(PROBLEM TO WORK ON) Revise the records below by changing "photo" to "image" wherever it appears, leaving everything else as it is, and omit the pictures from your version.

======== RAW RECORDS ========

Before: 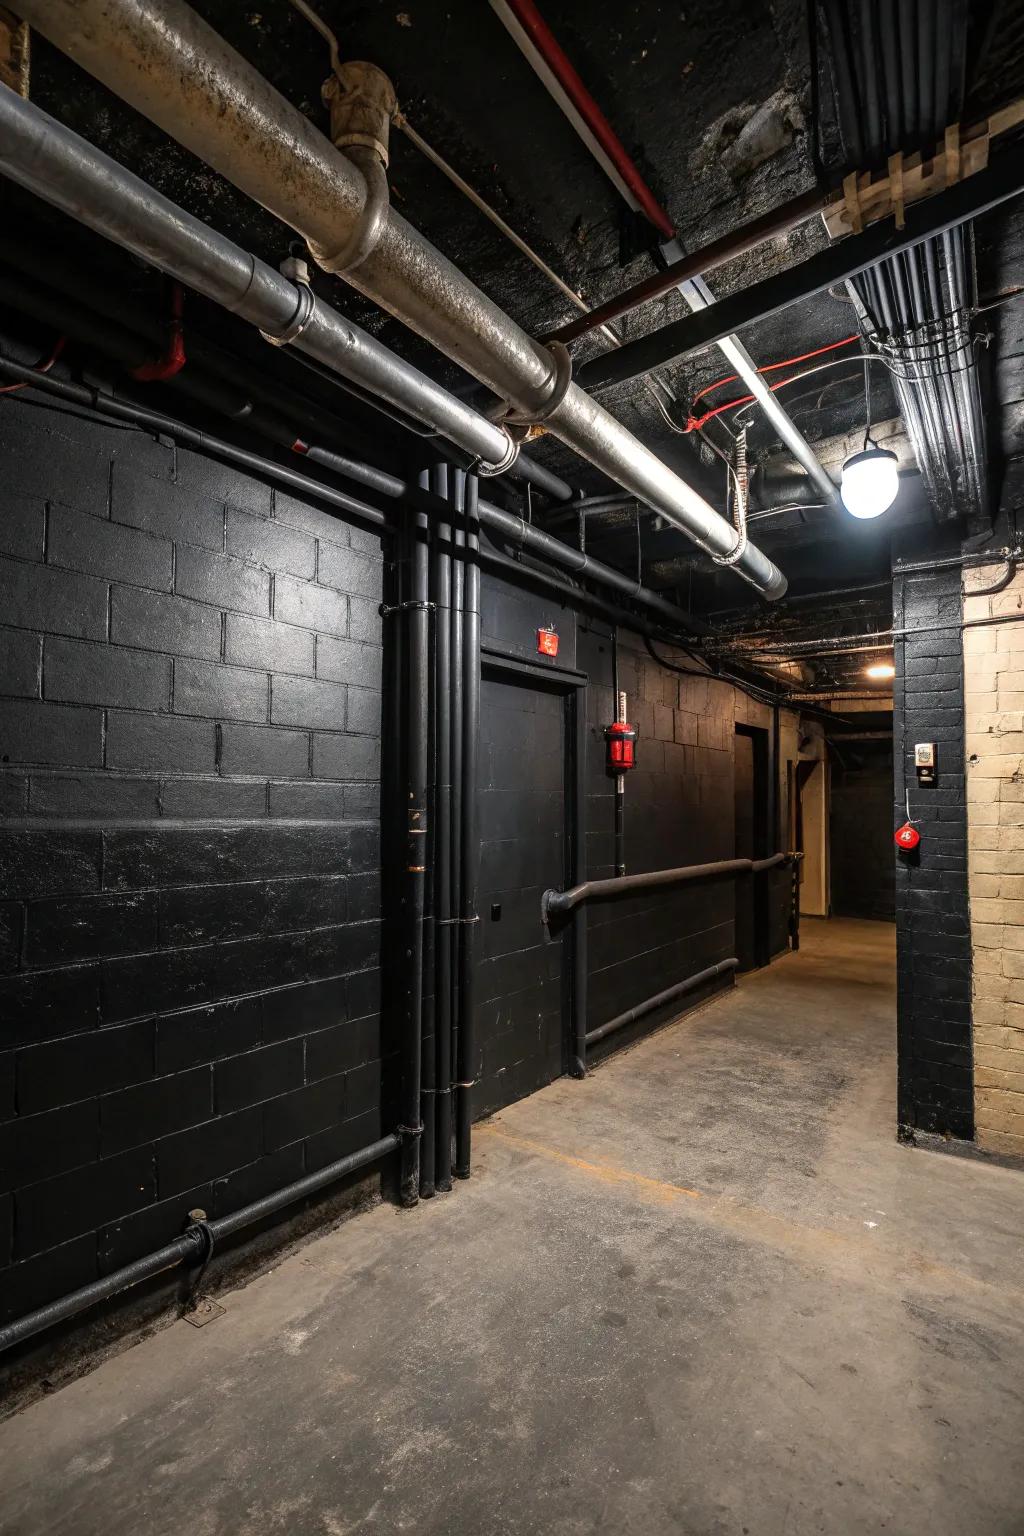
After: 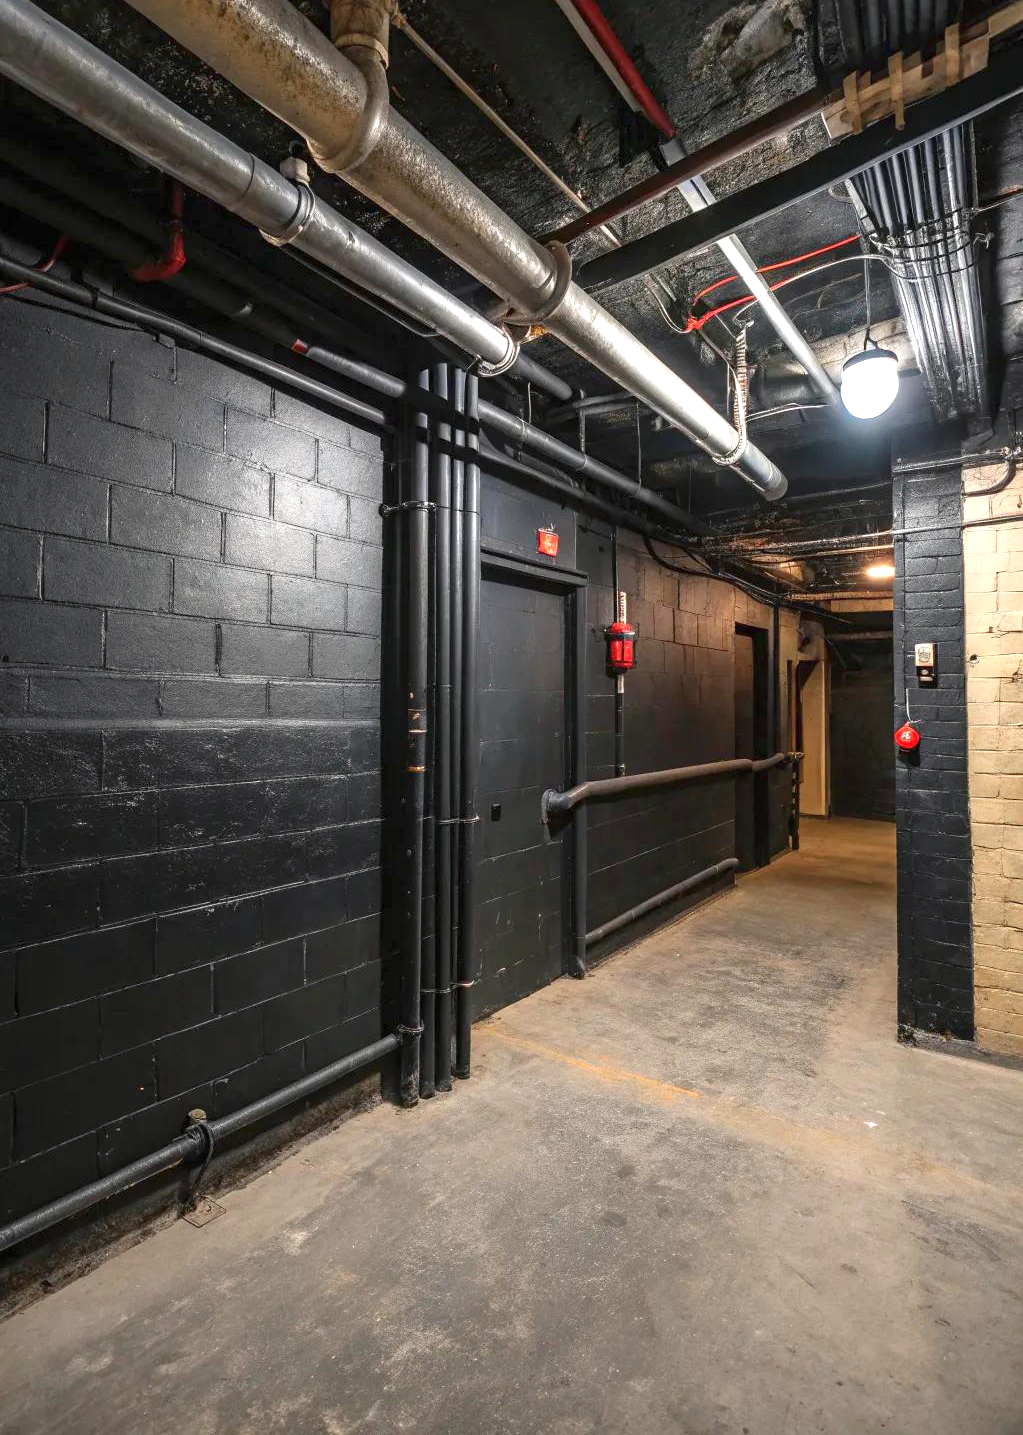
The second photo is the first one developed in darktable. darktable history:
crop and rotate: top 6.562%
color balance rgb: shadows lift › chroma 1.258%, shadows lift › hue 257.93°, perceptual saturation grading › global saturation 0.529%, perceptual brilliance grading › global brilliance 2.677%, perceptual brilliance grading › highlights -2.89%, perceptual brilliance grading › shadows 2.641%, global vibrance -8.728%, contrast -13.491%, saturation formula JzAzBz (2021)
exposure: black level correction 0, exposure 0.701 EV, compensate highlight preservation false
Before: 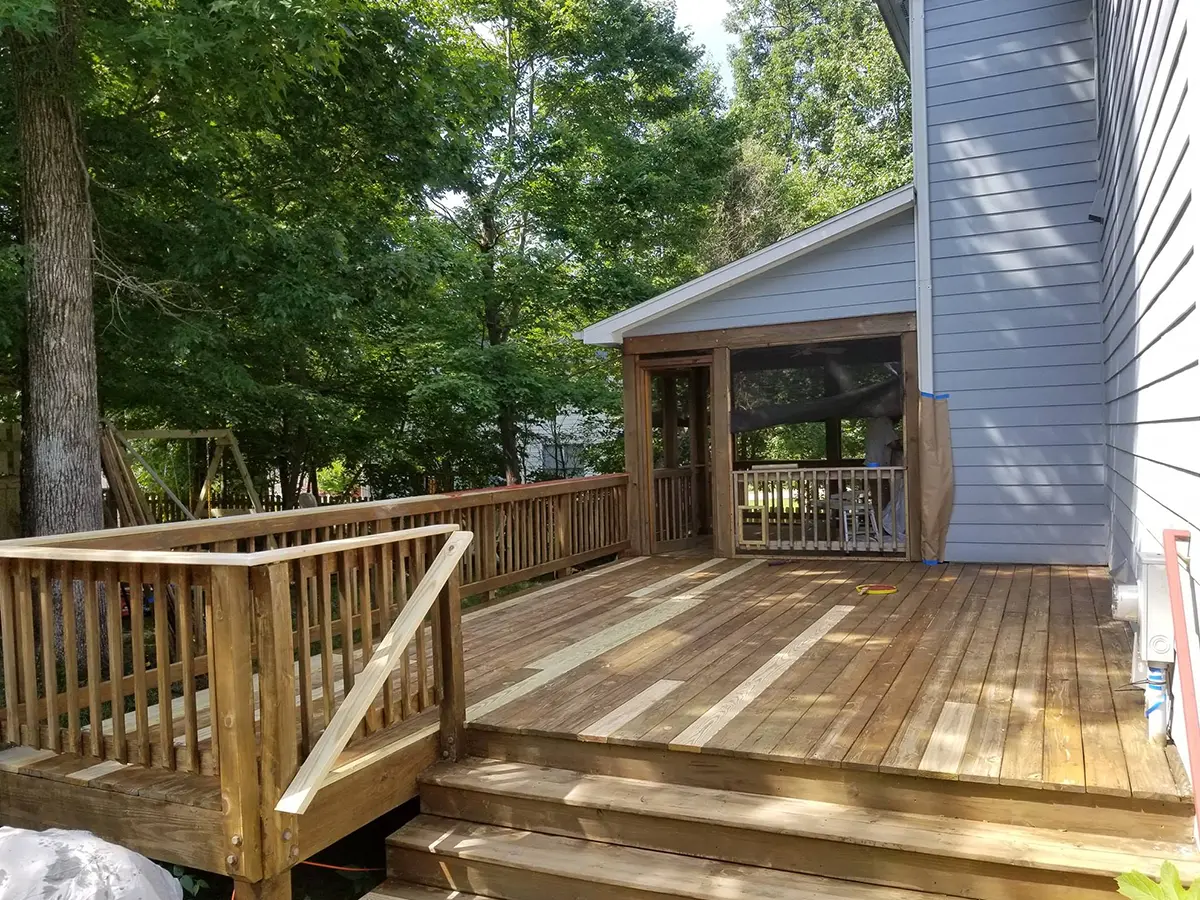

========

(IN RESPONSE)
Before: 
After: 
The second image is the first one developed in darktable. darktable history:
crop and rotate: top 6.562%
color balance rgb: shadows lift › chroma 1.258%, shadows lift › hue 257.93°, perceptual saturation grading › global saturation 0.529%, perceptual brilliance grading › global brilliance 2.677%, perceptual brilliance grading › highlights -2.89%, perceptual brilliance grading › shadows 2.641%, global vibrance -8.728%, contrast -13.491%, saturation formula JzAzBz (2021)
exposure: black level correction 0, exposure 0.701 EV, compensate highlight preservation false
Before: 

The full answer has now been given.